Exercise objective –
Retype all the text in the listing below word for word, leaving out the pictures.

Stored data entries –
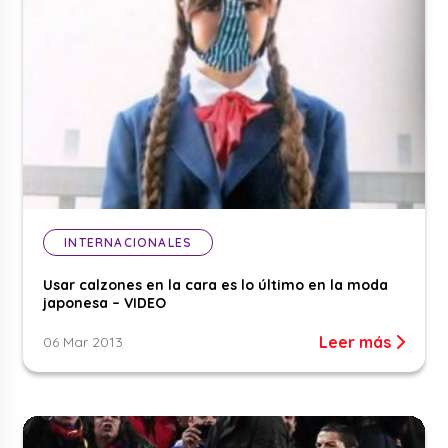
INTERNACIONALES
Usar calzones en la cara es lo último en la moda
japonesa – VIDEO
Leer más
06 Mar 2013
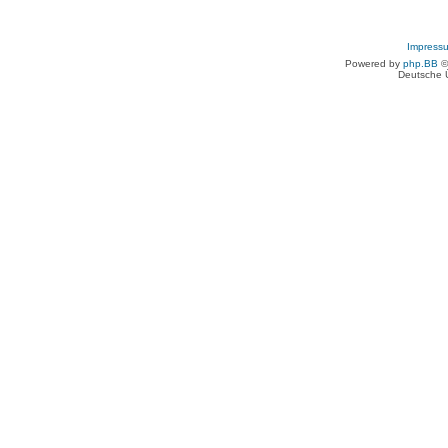
Impress
Powered by
php.BB
©
Deutsche 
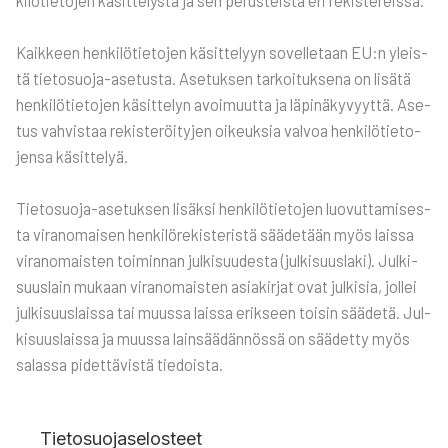
ki­lö­tie­to­jen käsit­te­lys­tä ja sen perus­teis­ta eri rekis­te­reis­sä.
Kaik­keen hen­ki­lö­tie­to­jen käsit­te­lyyn sovel­le­taan EU:n yleis­
tä tie­to­suo­ja-ase­tus­ta. Ase­tuk­sen tar­koi­tuk­se­na on lisä­tä
hen­ki­lö­tie­to­jen käsit­te­lyn avoi­muut­ta ja läpi­nä­ky­vyyt­tä. Ase­
tus vah­vis­taa rekis­te­röi­ty­jen oikeuk­sia val­voa hen­ki­lö­tie­to­
jen­sa käsit­te­lyä.
Tie­to­suo­ja-ase­tuk­sen lisäk­si hen­ki­lö­tie­to­jen luo­vut­ta­mi­ses­
ta viran­omai­sen hen­ki­lö­re­kis­te­ris­tä sää­de­tään myös lais­sa
viran­omais­ten toi­min­nan jul­ki­suu­des­ta (jul­ki­suus­la­ki). Jul­ki­
suus­lain mukaan viran­omais­ten asia­kir­jat ovat jul­ki­sia, jol­lei
jul­ki­suus­lais­sa tai muus­sa lais­sa erik­seen toi­sin sää­de­tä. Jul­
ki­suus­lais­sa ja muus­sa lain­sää­dän­nös­sä on sää­det­ty myös
salas­sa pidet­tä­vis­tä tie­dois­ta.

Task response –
INTERNACIONALES
Usar calzones en la cara es lo último en la moda
japonesa – VIDEO
Leer más
06 Mar 2013
Impress
Powered by
php.BB
©
Deutsche 
ki­lö­tie­to­jen käsit­te­lys­tä ja sen perus­teis­ta eri rekis­te­reis­sä.
Kaik­keen hen­ki­lö­tie­to­jen käsit­te­lyyn sovel­le­taan EU:n yleis­
tä tie­to­suo­ja-ase­tus­ta. Ase­tuk­sen tar­koi­tuk­se­na on lisä­tä
hen­ki­lö­tie­to­jen käsit­te­lyn avoi­muut­ta ja läpi­nä­ky­vyyt­tä. Ase­
tus vah­vis­taa rekis­te­röi­ty­jen oikeuk­sia val­voa hen­ki­lö­tie­to­
jen­sa käsit­te­lyä.
Tie­to­suo­ja-ase­tuk­sen lisäk­si hen­ki­lö­tie­to­jen luo­vut­ta­mi­ses­
ta viran­omai­sen hen­ki­lö­re­kis­te­ris­tä sää­de­tään myös lais­sa
viran­omais­ten toi­min­nan jul­ki­suu­des­ta (jul­ki­suus­la­ki). Jul­ki­
suus­lain mukaan viran­omais­ten asia­kir­jat ovat jul­ki­sia, jol­lei
jul­ki­suus­lais­sa tai muus­sa lais­sa erik­seen toi­sin sää­de­tä. Jul­
ki­suus­lais­sa ja muus­sa lain­sää­dän­nös­sä on sää­det­ty myös
salas­sa pidet­tä­vis­tä tie­dois­ta.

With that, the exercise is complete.